Records supplied Start Marker

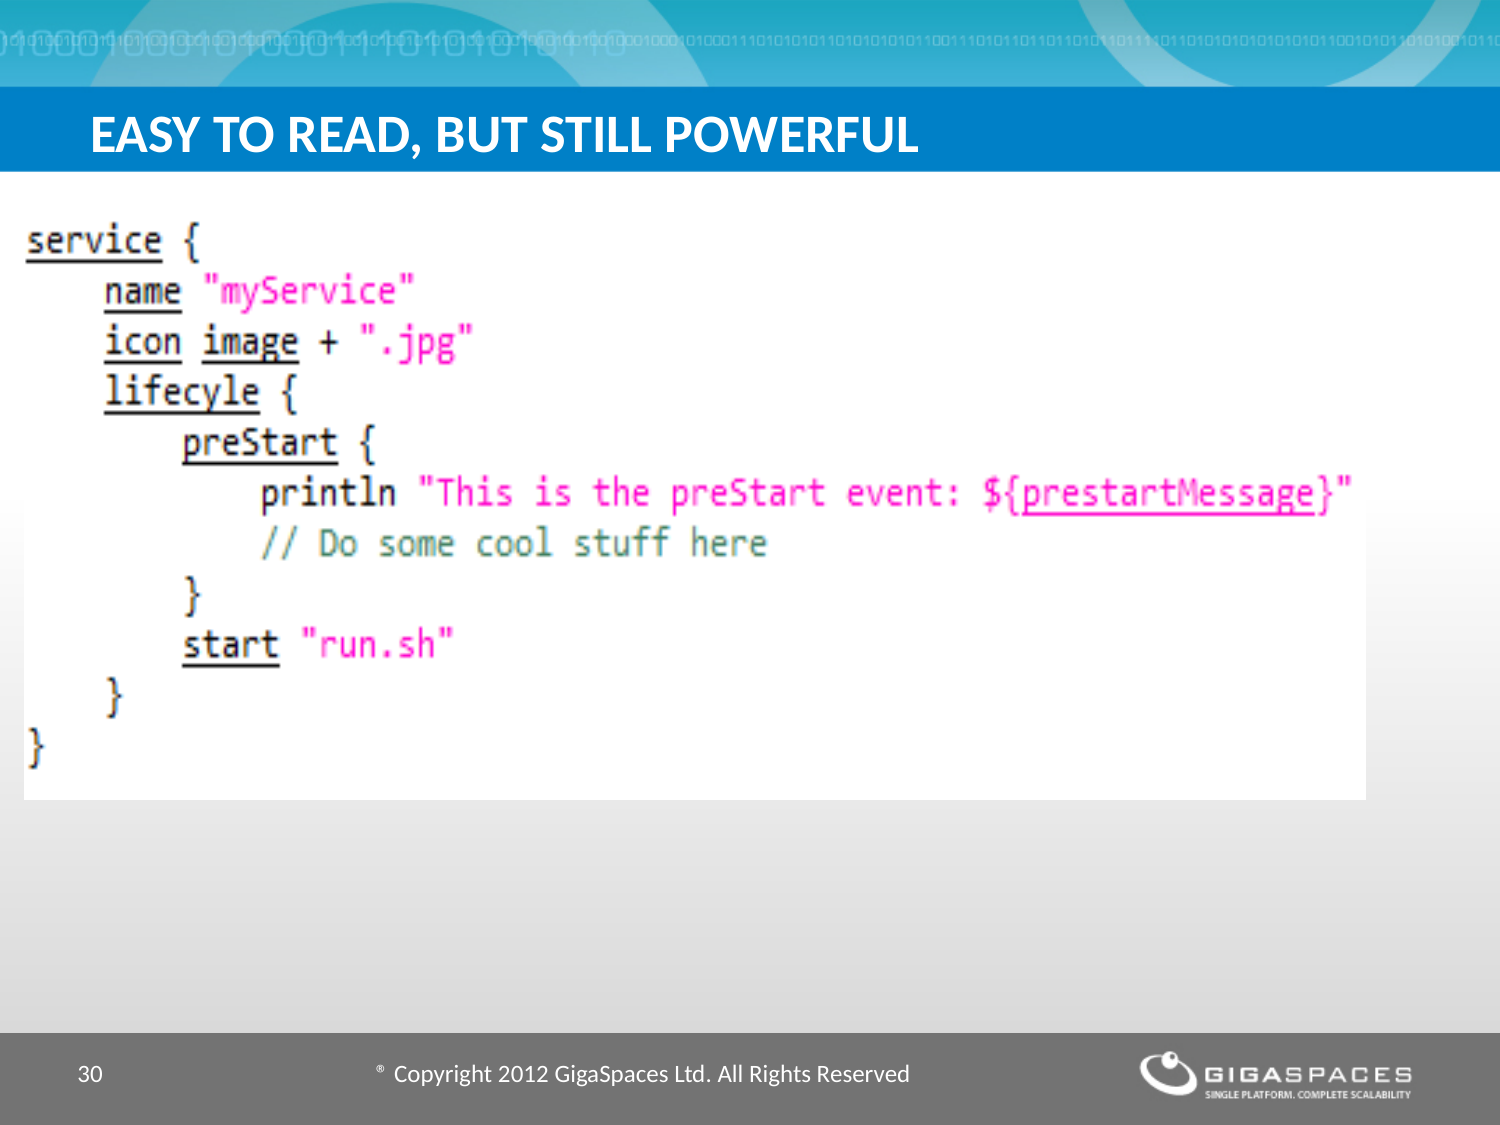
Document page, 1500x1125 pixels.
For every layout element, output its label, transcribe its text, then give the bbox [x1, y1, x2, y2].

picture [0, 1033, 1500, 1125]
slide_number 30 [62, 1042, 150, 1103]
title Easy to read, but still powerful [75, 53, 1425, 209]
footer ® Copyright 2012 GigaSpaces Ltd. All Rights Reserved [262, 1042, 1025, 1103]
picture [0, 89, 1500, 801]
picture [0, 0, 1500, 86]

Records supplied End Marker
Records supplied Start Marker

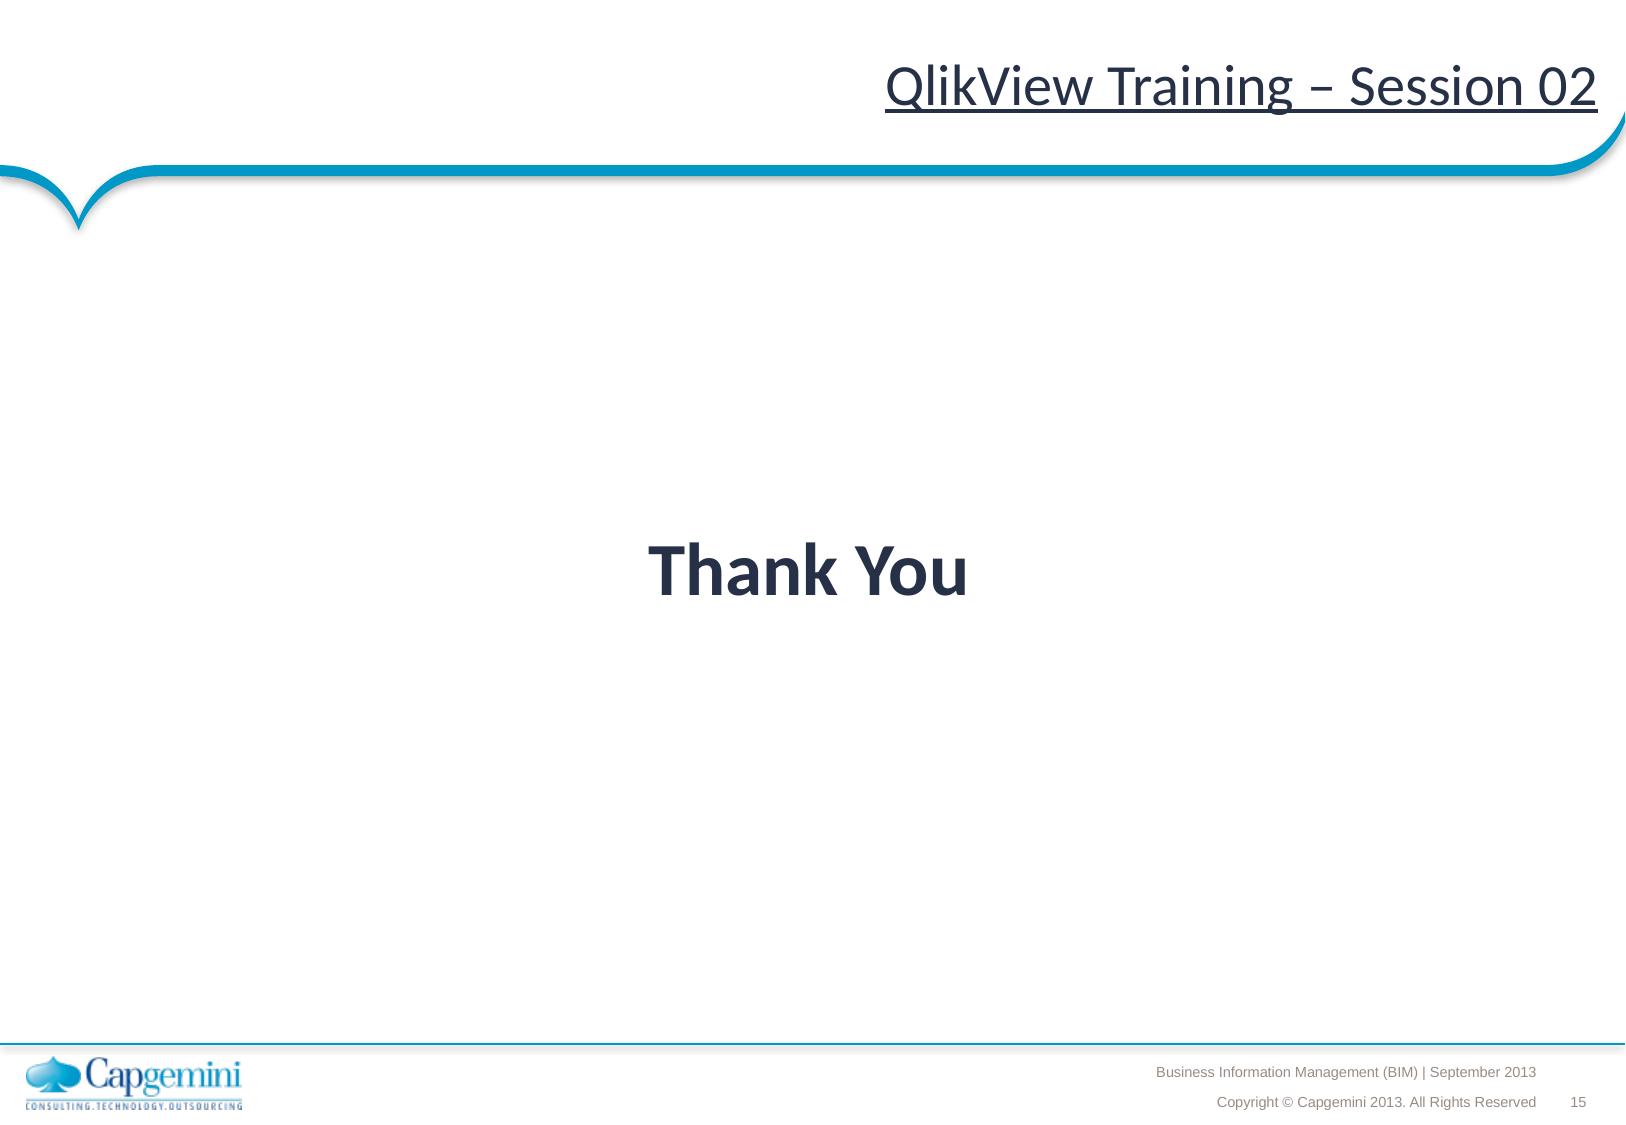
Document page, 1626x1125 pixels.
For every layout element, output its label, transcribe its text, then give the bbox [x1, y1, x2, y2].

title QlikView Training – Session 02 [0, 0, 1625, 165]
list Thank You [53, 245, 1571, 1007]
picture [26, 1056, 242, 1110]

Records supplied End Marker

Problem statement:
Lines of the data above that include the string "page" must each be copied.

Task answer:
Document page, 1500x1125 pixels.
Document page, 1626x1125 pixels.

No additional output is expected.